_TEXTE À LIRE_
——
La compensation des frais de justice peut aussi passer, comme c'était le cas autrefois, par des recettes demandées aux justiciables eux-mêmes.
La première nécessité serait toutefois, à cet égard, d'améliorer le système de recouvrement des amendes pénales et des frais de justice, car les amendes pénales ne sont recouvrées qu'à hauteur de 46 % de la somme due. Là aussi, il faut améliorer le dispositif. Les remarques que j'ai faites devant cette commission en 2019 sur le caractère obsolète des logiciels semblent malheureusement être encore largement d'actualité.
Si les frais de justice sont aujourd'hui à la charge de l'État pour les personnes privées, ce n'était pas le cas avant 1993, et ce n'est toujours pas le cas lorsque la personne condamnée est une personne morale. La distinction n'a pas de justification précise et je proposerai de rétablir un principe de recouvrement de frais de justice pénale à l'ensemble des personnes physiques. Il ne faut certes pas en espérer une recette trop importante : d'abord parce qu'il est très difficile, à l'heure actuelle, de retracer la totalité des frais liés à une procédure, ensuite parce que les condamnés n'ont souvent pas les moyens de payer les indemnisations dues aux victimes, donc a fortiori les frais de justice. Le juge aura une marge d'appréciation pour écarter le recouvrement dans ces cas.
S'agissant en outre du droit fixe de procédure, qui est une somme forfaitaire payée par les personnes condamnées, il a été doublé l'an dernier. Toutefois, les cours criminelles départementales, qui ont été généralisées en 2023, ne sont pas mentionnées dans l'article du code général des impôts qui institue ce droit et nous pourrions mettre à profit la prochaine loi de finances pour corriger cet oubli.
Enfin, toujours dans le cadre de la loi de finances, nous avons voté l'an dernier, sur la proposition de notre collègue Christine Lavarde, la réintroduction d'une contribution de 50 euros au titre de l'introduction d'une instance devant une juridiction. Cette mesure avait finalement été écartée par la commission mixte paritaire, mais je propose de la reprendre, car elle contribue, elle aussi, à compenser quelque peu le coût des frais occasionnés par le procès.
Voici les principales analyses et propositions que je vous soumets sur un sujet qui n'est guère nouveau, mais qui n'avait pas été suffisamment mis en lumière, me semble-t-il, ces dernières années.
La somme de 716 millions d'euros est certes importante, mais il ne faut pas y voir uniquement un coût. Une enquête bien menée, c'est aussi des recettes financières pour l'État, avec le produit des amendes, et c'est surtout un maintien de l'ordre, dont le bénéfice est difficile à chiffrer, mais indéniable. Certaines politiques font l'objet d'un « compte », comme le compte du logement publié par le ministère de la transition écologique, qui fait le bilan des dépenses et des recettes liées à cette politique. Si un tel compte était établi pour l'ensemble des dépenses de la justice, aussi bien judiciaires que pénitentiaires, peut-être se rendrait-on compte que les 12 milliards d'euros qui lui ont été consacrés en 2024 ne sont pas, pour la plupart d'entre eux, des dépenses inutiles pour la société.
——
_DONNÉES FOURNIES_
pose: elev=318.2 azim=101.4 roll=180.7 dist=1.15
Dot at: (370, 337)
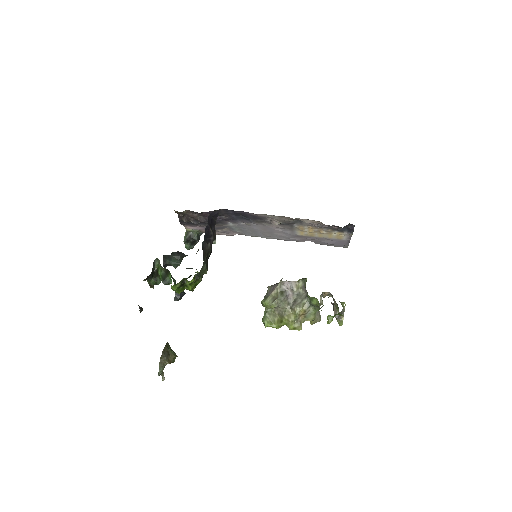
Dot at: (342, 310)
——
_DÉFI 1_
Traduisez en anglais la phrase suivante du texte sur les frais de justice : « S'agissant en outre du droit fixe de procédure, qui est une somme forfaitaire payée par les personnes condamnées, il a été doublé l'an dernier. »
_DÉFI 2_
Pour chaque affirmation, indiquez par oui ou par non si elle concorde avec le texte sur les frais de justice, en citant les mots décisifs du texte.
(a) Les amendes pénales sont recouvrées à hauteur de 46 % de la somme due.
(b) Les cours criminelles départementales ont été généralisées en 2022.
(c) La contribution de 50 euros a été retenue par la commission mixte paritaire.
Les données forment un matériau distinct du texte sur les frais de justice.

_RÉPONSE ATTENDUE 1_
Furthermore, regarding the fixed procedural fee, which is a flat sum paid by convicted persons, it was doubled last year.

_RÉPONSE ATTENDUE 2_
(a) Oui : « les amendes pénales ne sont recouvrées qu'à hauteur de 46 % de la somme due »
(b) Non : « les cours criminelles départementales, qui ont été généralisées en 2023 »
(c) Non : « Cette mesure avait finalement été écartée par la commission mixte paritaire »